After some further investigation, we determined that at least one unchanged query had degraded performance characteristics. With what had changed (in this case NOT change), the only explanation is that the database was choosing a different execution plan. When Oracle parses a query, it arrives at a query plan, or a plan for how it is going to get the data, based upon the data and system performance statistics that it has collect. Sometimes it comes up with a poor plan. We refresh our test database from production on a regular basis. The data is really close. But even with the same code and data, Oracle will sometimes make different choices based upon the data values it sees in the first query that it parses. For some queries, a table scan is the best approach, and other times it should use an index. Oracle caches the plan and reuses it. If the plan is wrong for most values of data, then there is trouble. We took what we were seeing, made some changes to help Oracle perform better, and things seemed better.
Until they weren't. While the database load was better, and as a result, the race servers were once again happy, the web tier was only sometimes happy. Loads would be normal and stable, and then seemingly out of nowhere, the loads would increase, in some cases, by a factor of nearly 50. Our website application runs in java virtual machines (jvm). When we've seen load spikes before, we've correlated them with garbage collection cycles, and we've made the changes to avoid them. These issues weren't GC related. The website itself is broken into many apps, that are running on different servers. Issues were tied to one type of web app. It was hot for CPU. It couldn't get enough, and it was user cpu. It was running application or jvm code (vs kernel code). What to do?

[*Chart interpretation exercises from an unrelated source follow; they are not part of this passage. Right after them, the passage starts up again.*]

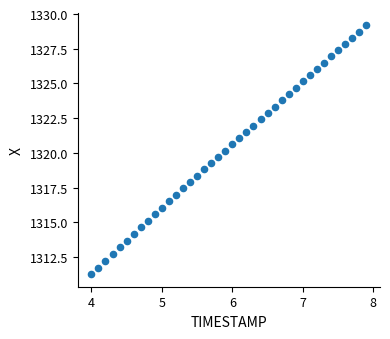

What is the range of Y values (max minus min)?

17.9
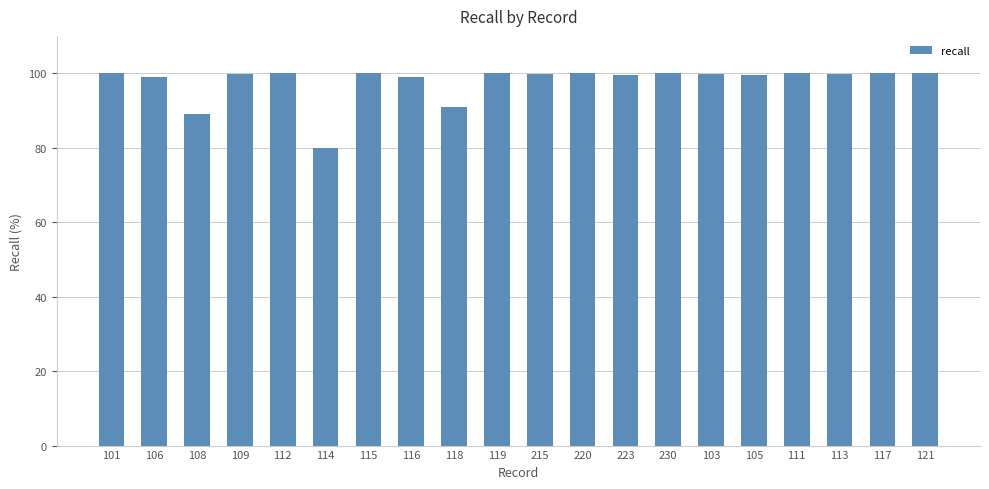

What is the ratio of the value at 106 to the value at 101?

1.0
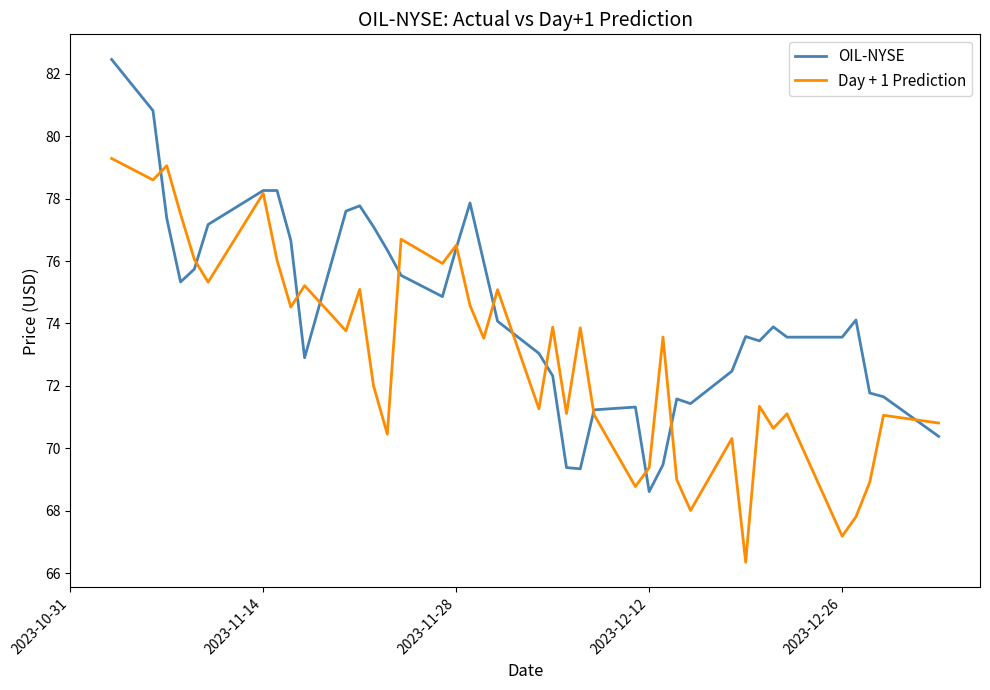

Which series has the largest range (max minus min)?

OIL-NYSE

We went back to the logs. Did our monitoring miss something? Were there new errors? Were members doing something differently? Were there issues with the code that we deployed? Everything seemed to check out. We took time to tighten the ship. We increased our logging levels. We found a few things, but things that seemed minor. We still fixed them. We backed out seemingly unrelated changes. The problems remained.
We were running out of options. We reviewed the list of what changed. We entertained some of the dumbest questions, because sometimes, they aren't so dumb. We were still having issues, so we had to keep working on it. As part of the deployment we had applied some bug fixes to the Websphere servers. This code had been running on our test environments. It had been deployed on all systems - not just the ones that we were seeing issues with. Also, the issue was affecting only that one web app type. There were other apps running on the same servers that weren't impacted. Well, the astute reader knows the conclusion. Once we backed out the Websphere update, we no longer had the unexpected sustained load spikes.

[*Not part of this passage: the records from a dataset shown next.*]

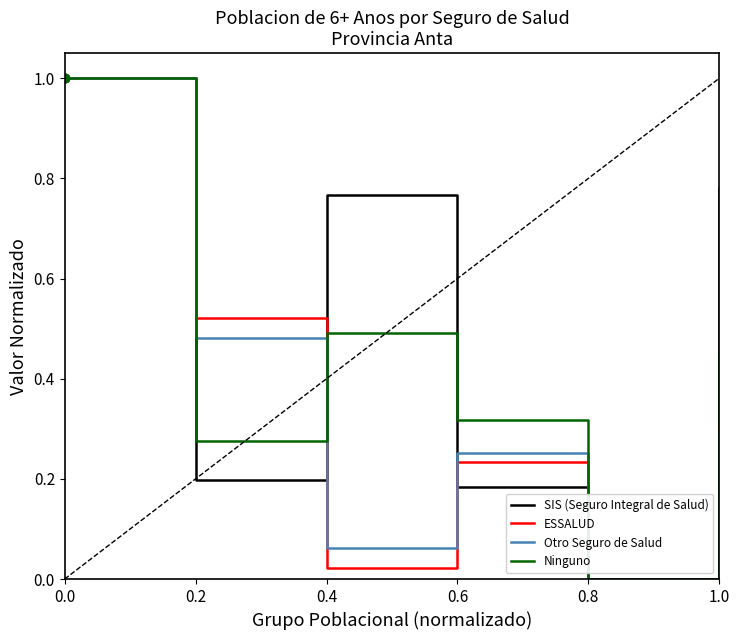

What position from the right is 0.4?

4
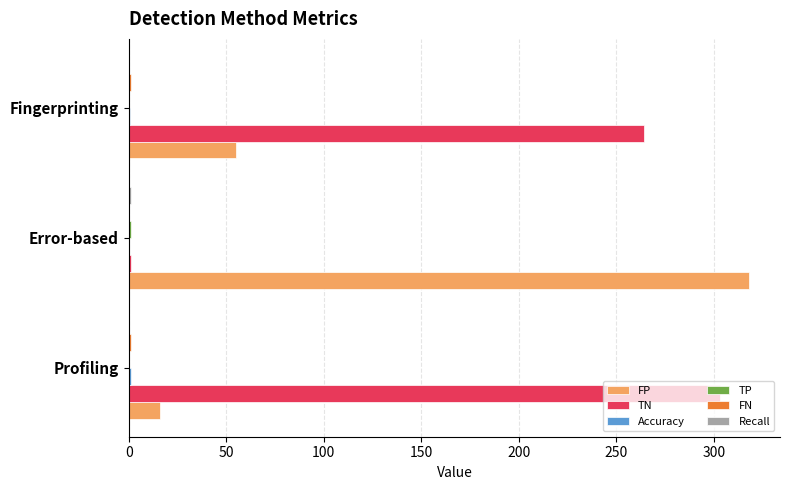

Which category has the highest value in the TN series?

Profiling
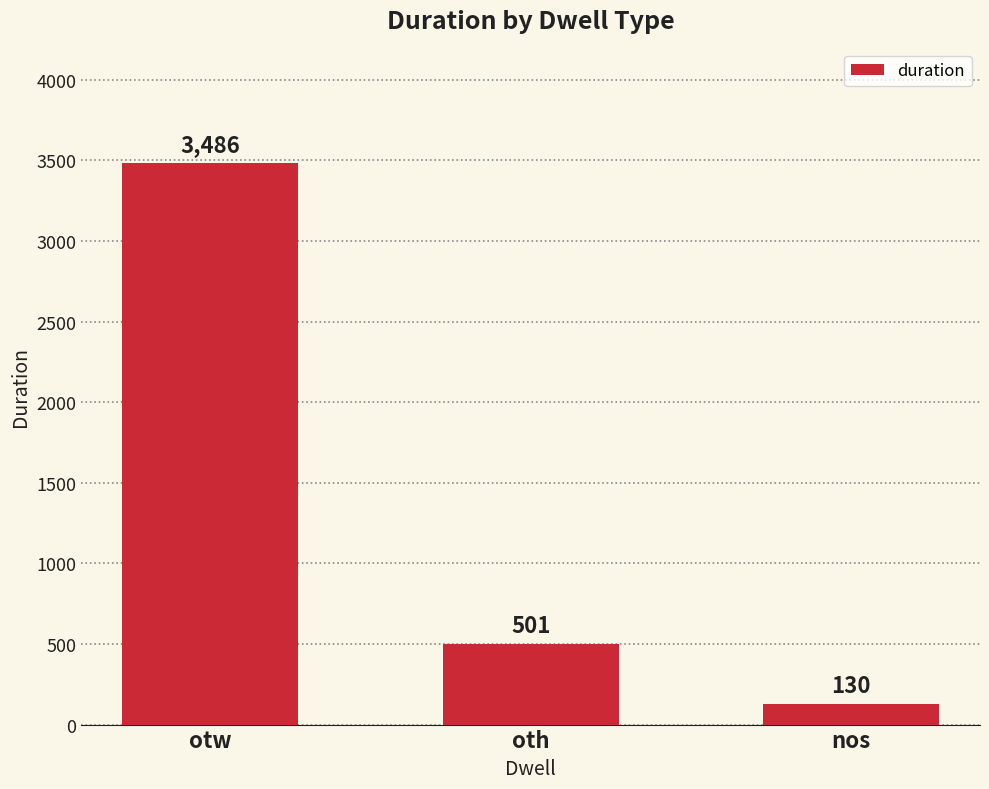

Rank the categories by value from highest to lowest.

otw, oth, nos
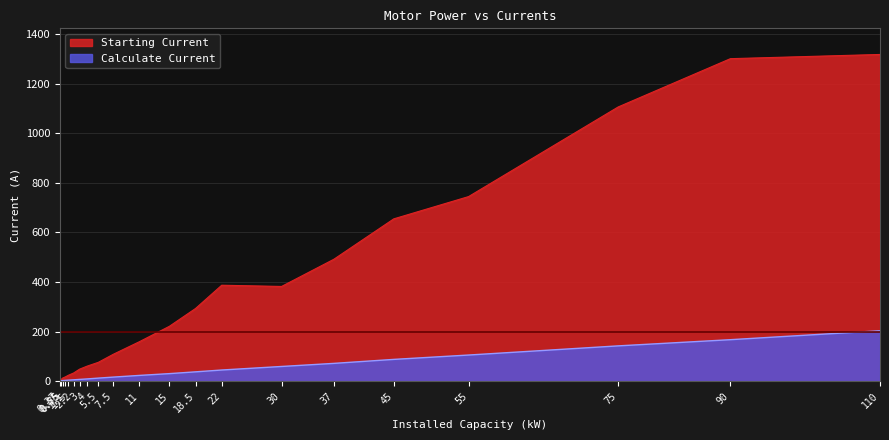

Rank the series by their average value, from highest to lowest.

Starting Current, Calculate Current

This past weekend we successfully hosted the Daytona 500 World Tour events. Two events which, if not the largest, are pretty close to the largest sim racing events in history. While successful, it tested the limits of a few servers, and those servers are going to be upgraded. There is vertical scaling, where an individual server has more capacity, and horizontal scaling, where we add more servers. We are doing both. If it were only always as easy as adding hardware.